この車内のシーンはその後も続くのだけど、ここのところの会話がすごくいいんだよね。本当に何気ない会話なんだけど、女の話し方であったり、男の考え方であったり、二人の関係性まですべてがわかっちゃう。その場の空気まで伝わるような、繊細さとドラマティックさが詰まった、すごくいいシーンだと思う。

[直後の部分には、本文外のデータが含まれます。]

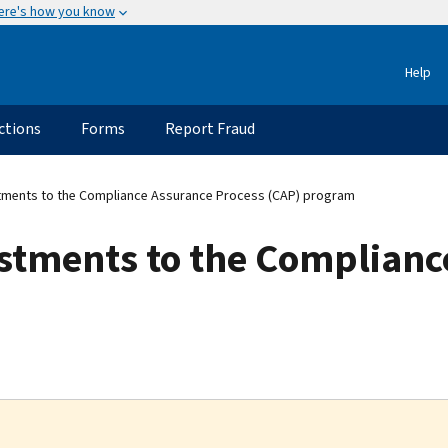
ere's how you know
Help
ctions
Forms
Report Fraud
tments to the Compliance Assurance Process (CAP) program
stments to the Complianc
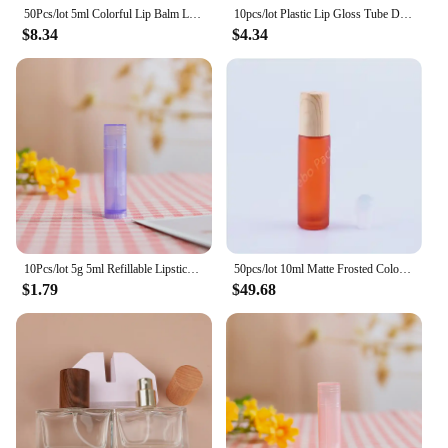
50Pcs/lot 5ml Colorful Lip Balm Lipstick Tube Refillable Cosmetic Empty Containers Clear Travel Bottle DIY Lipstick Sample Stick
10pcs/lot Plastic Lip Gloss Tube DIY Lip Gloss Containers Bottle Empty Cosmetic Container Tool Makeup Organizer Wholesale
$8.34
$4.34
10Pcs/lot 5g 5ml Refillable Lipstick Tube Lip Balm Container Empty Cosmetic Containers Lotion Container Clear Travel Bottle
50pcs/lot 10ml Matte Frosted Colored Perfume Massage Essential oil Aromatic Glass Roller Bottle with plastic Lid wood-look
$1.79
$49.68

帯に「女の生態と男の心理をリアルに描く」と書かれているが、本当にそのとおり。わたしは女だから、わりと「男の心理」の部分をかなり興味深く読んだのだけど、よくよく読んでみると、女という生き物への観察眼の鋭さに驚かされる。わたしはもちろんここに収められている11人の女たちの行動やその心理はなんとなく理解出来るのだけど、主人公である男たちにとっては不可解なのだ。ありがちな物語のなかで吉田修一は、女の心理に踏み入ること無く、男にとって不可解な部分の輪郭だけをクリアにする。そして読み手であるわたしは、主人公の男たちの視点を通して「女」を見ることで、男にとって不可解な「女」の行動は、実際のところ「女」自身は何も考えずに行動している部分だと気付くのである。まさに生態? というのもわたしが女であるゆえの読み方だけど。男の人が読んだらどうなんだろう。ひたすら共感できるのかも。

つまりは、男から見て不可解な女の生態を繊細に描いた作品なわけですね。それゆえに、男が読んでも女が読んでも、きっと面白いと思います。わたしももう一度読み返したい。